It has been well over a year since Chris Pronger last played for the Philadelphia Flyers. While he hasn't officially announced his retirement, it's a sure bet that his career is done after he took a stick to the eye and suffered a concussion.
He has been visible around the Flyers, but he has remained quiet. That was until now.
Sportsnet's Dan Murphy interviewed Pronger, which will air in two parts starting Wednesday night. There are some snippets of that interview that have come out early, and they paint a scary picture.
"What happened was, I had 30-year-old eyes. I got hit and the doctor told me I had 60-year-old eyes," Pronger said. "I don't have very good peripheral vision. That so-called sixth sense? I used to have a really good one. Now, I couldn't feel anyone coming around a corner. My kids scare me all the time.
"That used to be what I was known for: knowing where everybody was; having a feel for who was around me. Now I don't have that."
Yikes! It's not just the hockey-playing part of that that's intriguing; it's the personal part.
The timing of this is rather bizarre. The interview is going to be aired just a day after Rangers defenseman Marc Staal took a puck to the eye in a scene that was somewhat reminiscent of what happened to Pronger.

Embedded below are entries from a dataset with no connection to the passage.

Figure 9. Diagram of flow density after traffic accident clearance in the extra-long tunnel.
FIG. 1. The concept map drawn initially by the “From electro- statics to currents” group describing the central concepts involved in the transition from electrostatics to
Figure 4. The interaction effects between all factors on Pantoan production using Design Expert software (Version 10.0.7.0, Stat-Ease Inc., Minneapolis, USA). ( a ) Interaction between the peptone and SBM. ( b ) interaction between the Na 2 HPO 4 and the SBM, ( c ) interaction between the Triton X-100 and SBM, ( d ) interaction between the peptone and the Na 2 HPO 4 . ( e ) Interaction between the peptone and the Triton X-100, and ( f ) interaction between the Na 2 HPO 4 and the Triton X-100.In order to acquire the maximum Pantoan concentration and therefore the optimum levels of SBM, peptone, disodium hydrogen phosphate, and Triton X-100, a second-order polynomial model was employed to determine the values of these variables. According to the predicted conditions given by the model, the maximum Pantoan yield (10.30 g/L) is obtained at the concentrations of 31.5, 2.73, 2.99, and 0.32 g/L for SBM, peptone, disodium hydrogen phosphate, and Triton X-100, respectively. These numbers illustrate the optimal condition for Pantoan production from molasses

Pronger is still on the Flyers' salary cap. Of course, he'd be on the cap regardless because he signed a 35-plus deal, which means it remains on the cap whether the player retires or not. However, don't expect him to return.

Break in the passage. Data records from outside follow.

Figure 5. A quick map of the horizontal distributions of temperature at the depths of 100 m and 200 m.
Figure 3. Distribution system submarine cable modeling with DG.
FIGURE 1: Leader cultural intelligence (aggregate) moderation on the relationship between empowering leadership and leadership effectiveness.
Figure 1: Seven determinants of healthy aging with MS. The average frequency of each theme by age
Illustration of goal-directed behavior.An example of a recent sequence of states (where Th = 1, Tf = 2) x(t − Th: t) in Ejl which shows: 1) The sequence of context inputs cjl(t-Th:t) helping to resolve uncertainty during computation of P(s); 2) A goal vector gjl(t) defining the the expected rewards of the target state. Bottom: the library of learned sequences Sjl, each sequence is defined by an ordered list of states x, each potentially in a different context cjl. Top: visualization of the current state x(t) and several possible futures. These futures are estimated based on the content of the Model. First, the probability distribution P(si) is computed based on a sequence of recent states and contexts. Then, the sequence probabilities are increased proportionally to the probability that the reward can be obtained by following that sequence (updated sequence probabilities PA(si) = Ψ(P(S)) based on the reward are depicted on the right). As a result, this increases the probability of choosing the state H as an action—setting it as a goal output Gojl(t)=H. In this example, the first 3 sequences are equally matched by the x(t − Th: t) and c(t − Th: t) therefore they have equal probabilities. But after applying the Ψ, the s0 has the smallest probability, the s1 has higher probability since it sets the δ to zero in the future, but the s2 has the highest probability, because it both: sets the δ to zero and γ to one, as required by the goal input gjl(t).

At this point, his day-to-day activities are still returning to normal.
"It's gotten a little bit better. I can leave the house, go do the stuff," he said of the symptoms that followed a stick in the eye, Oct. 24, 2011, and a subsequent head trauma in a game about three weeks later. "If I do too much I may get a headache. Occasionally, if I start to feel a bit better I do a bit more, and I get nauseous."
It's certainly not a storybook ending for Pronger, who will go down as one of the premier defensemen. Like him or not -- and many don't -- you have to respect his ability on the ice, which was always as good as it gets.